Often, government agencies are reluctant to give up their highly customized legacy applications because they can't find the same all-in-one capability in one sole cloud-based application. This makes sense. Odds are there isn't a silver bullet cloud solution that exists that will have ALL the capabilities they had and will meet ALL their needs. However, is the legacy application going to have to be completely reconfigured for cloud so it is cloud optimized and ready? Is this application worth the time and resources to retool or is it time to go shopping for applications with similar capabiliites in the cloud marketplace? If the latter, assess the legacy application's highest value capabilities, perform a thorough survey of the cloud solutions market to find something similar and then customize the cloud-based application as needed. With the retirement or adaptation of one application and the institution of a new one, there is much to be overseen. It's not unsusal for a completely separate cloud professional services contract for a system integrator to also be needed. Overstretched IT departments and agencies without cloud expertise should incorporate contract staff into their acquisition planning.
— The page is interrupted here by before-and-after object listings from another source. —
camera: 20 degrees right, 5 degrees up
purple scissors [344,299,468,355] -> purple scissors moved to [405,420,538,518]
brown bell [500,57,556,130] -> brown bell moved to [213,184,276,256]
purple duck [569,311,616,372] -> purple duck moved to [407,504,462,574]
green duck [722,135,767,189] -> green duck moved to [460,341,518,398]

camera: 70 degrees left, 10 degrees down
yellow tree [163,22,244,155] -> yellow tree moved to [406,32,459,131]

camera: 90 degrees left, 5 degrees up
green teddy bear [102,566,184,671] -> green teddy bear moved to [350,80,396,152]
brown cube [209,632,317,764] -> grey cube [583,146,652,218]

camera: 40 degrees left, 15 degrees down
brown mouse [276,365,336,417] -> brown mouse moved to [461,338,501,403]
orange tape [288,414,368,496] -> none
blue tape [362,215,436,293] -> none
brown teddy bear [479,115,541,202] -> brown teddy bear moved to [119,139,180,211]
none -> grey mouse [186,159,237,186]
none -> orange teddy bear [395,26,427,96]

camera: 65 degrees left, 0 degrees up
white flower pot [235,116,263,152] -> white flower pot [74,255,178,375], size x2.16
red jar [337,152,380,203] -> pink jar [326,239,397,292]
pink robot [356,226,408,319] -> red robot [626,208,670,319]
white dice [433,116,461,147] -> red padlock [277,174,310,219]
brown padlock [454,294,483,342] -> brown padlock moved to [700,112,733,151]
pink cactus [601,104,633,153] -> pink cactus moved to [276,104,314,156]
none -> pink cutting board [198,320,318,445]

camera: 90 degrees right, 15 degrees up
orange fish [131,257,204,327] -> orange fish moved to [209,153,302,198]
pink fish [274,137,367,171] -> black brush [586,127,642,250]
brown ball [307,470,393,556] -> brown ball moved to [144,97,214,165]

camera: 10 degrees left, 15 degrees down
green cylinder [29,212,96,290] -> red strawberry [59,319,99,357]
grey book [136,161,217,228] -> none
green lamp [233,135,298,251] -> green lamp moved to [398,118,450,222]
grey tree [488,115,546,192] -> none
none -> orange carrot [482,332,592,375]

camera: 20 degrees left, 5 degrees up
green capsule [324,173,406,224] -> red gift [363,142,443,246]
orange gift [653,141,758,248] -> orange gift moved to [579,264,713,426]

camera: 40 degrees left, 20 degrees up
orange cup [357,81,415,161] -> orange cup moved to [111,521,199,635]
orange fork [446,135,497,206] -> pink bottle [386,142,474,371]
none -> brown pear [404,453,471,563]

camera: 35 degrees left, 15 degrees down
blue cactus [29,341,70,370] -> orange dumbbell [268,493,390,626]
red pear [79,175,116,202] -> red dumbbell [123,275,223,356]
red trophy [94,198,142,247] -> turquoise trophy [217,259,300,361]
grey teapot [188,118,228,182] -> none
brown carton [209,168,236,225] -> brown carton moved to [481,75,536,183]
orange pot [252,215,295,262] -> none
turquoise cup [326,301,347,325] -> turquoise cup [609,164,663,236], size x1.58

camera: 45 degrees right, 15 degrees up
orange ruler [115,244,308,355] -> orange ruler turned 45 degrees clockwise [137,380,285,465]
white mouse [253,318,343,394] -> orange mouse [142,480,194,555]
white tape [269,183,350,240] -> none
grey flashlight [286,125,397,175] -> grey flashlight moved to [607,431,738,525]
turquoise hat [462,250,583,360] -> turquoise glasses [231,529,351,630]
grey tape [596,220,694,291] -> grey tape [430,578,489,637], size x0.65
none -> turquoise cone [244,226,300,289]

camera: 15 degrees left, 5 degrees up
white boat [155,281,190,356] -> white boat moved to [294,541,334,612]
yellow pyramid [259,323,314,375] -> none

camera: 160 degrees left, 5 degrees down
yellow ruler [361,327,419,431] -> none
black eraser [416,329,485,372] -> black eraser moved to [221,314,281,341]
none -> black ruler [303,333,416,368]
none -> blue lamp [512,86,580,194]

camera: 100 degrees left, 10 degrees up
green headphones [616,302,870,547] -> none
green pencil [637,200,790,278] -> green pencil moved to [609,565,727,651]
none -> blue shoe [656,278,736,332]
Finally, when migrating to the cloud, it may be tempting to keep some application data on-prem while moving other application data to the cloud. Be wary of this data fragmentation, as housing it in multiple places may prove difficult to manage and integrate as time progresses. Keep your IT departments happy by not requiring them to manage legacy data siloes. This will liberate their time to deliver mission-enabling innovation for their agency.